Monday, June 23, 2014

WARNING! Your Car is not a Starship

I have always been amused by disclaimers in advertisements. Well, sometimes horrified and sometimes amused...

We have all see the drug ads on TV. They advertise an anti-depressant and then tell you to call a doctor if you have thoughts of suicide. Um...huh?

Zoloft, an anti-depressant can cause a whole slew of problems, including insomnia and impotence. Neither (and I am not psychiatrist) is going to make someone feel a whole lot less depressed. I won't list the other things [vomit, like coffee grounds] because they are too many and too [seizure] horrible to [hallucinations] mention [dry mouth and constipation].

This morning, however, I heard a series of commercials on the radio. Within one commercial break from the radio show, I heard three disclaimers -- disclaimers that convince me that we spend far too much time mirco-analyzing our world and, truth be told, far too much time in litigation; for, after, all what are these disclaimers but arse-coverers?

First, a car company bragged about the "reliability" of its trucks. Lots of deep, gravelly men's voices and some choice crunch-guitar chords in the background hyped up the testosterocity of the trucks. Which is fine. At the end, though, an announcer quietly explains: "'reliability' based on longevity." This, I imagine, is there in case some bean-counter questions the advertisers for making baseless claims and takes them to court...

Mountain Dew then advertised a product that makes one alert and able to deal with anything. One of the major claims is that it has "electrolytes." It is called Kickstart Limeade. With this drink, one can talk his way not only from the crowd to "backstage" at a concert, but into becoming the actual driver on the band tour bus. But, the writers are careful, at the end of the commercial, to make it clear that the electrolytes are only added "for taste."

I guess they don't want to be sued by a guy whose electrolyte balance wasn't optimized by his soft drink.

Then there was a car commercial -- Toyota, I think, but don't quote me on that -- that boasted "NASA-inspired zero-gravity seats." At the end, a bashful announcer admits, in a whisper, that the seats "were not designed by NASA."

This annoys me on two levels. First, the redundancy of it. "NASA-inspired" and "NASA-designed" are two distinctly different things. Isn't that enough? Second -- is it that important? Well, yes, if you live in fear of some bonehead suing you because he bought a car that he thought, based on your "misleading" commercial, had space ship seats.

Such micro-analysis. Such paranoia of litigation. Such minimal personal responsibility... And no area is exempt. Even in education. The school I help run has 24-hour grade posting. Parents can check grades around the clock. Still, we send home report cards; still, we send home "interim" reports; still we send home warning letters; still we send home failure notices that we pay to have send certified mail, so no one can say we didn't keep them informed. And, yet, they still do.

I once had a parent complain that he "didn't know" his kid was in academic trouble -- this is after 24-hour grade posting and two letters, one from the end of the first semester; the other, during the middle of the second semester. His complaint? We should have called him on the phone.

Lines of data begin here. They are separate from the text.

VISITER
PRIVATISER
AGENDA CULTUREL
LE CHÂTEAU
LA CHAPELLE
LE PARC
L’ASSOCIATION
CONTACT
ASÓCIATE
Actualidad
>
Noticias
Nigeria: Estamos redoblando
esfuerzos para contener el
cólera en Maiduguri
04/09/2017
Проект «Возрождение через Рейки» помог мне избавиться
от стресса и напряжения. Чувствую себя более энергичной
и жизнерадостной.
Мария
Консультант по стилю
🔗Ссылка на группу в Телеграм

I wonder if his car has rocket boosters.


  1. I thought I left a comment, but I guess it didn't go through. Thank you for saying all of this, because I personally suffer from this paranoia. In a world where both science and science denialism are growing fast, people will often cite the slew of side effects of drugs for neurological disorders as evidence that they're bunk, and that they do more harm than good. Of course, professionals in the field know that the only reason they're listed is because if they didn't list every single potential side effects, no matter how astronomically (see what I did there?) improbable they are, if someone were to experience one of those side effects, they could sue.

    Let's think coffee cups for a moment as well. Even when pouring your own coffee at a convenience store, both the cups and the pots are labeled: "Caution: Contents are very hot!" in bold, red, and all capital letters. Why? Because apparently, someone can go to a store to get coffee, and then pour it themselves; yet the fact that the coffee can be burning hot somehow eludes them.

    I think it's funny to reflect on this. All throughout my K-12 education, the American glitter-words of "liberty" and "freedom" were drilled into my head, on top of "take responsibility for your actions." Yet, when I listen to the implicit suggestions of my surroundings, it seems like it's conducive to anything but personal freedom or responsibility... because we have none. It's everyone's fault but ours.

    1. Just once, Alexis, I want to hear of a case when the judge says, " left your coffee cup on the edge of the table. It spilled on your kids, scarring him forever. You don't get a monetary reward for that -- you get to live for the rest of your life with the knowledge that you were more worried about checking your texts than in watching how close your coffee was to your baby. Case dismissed."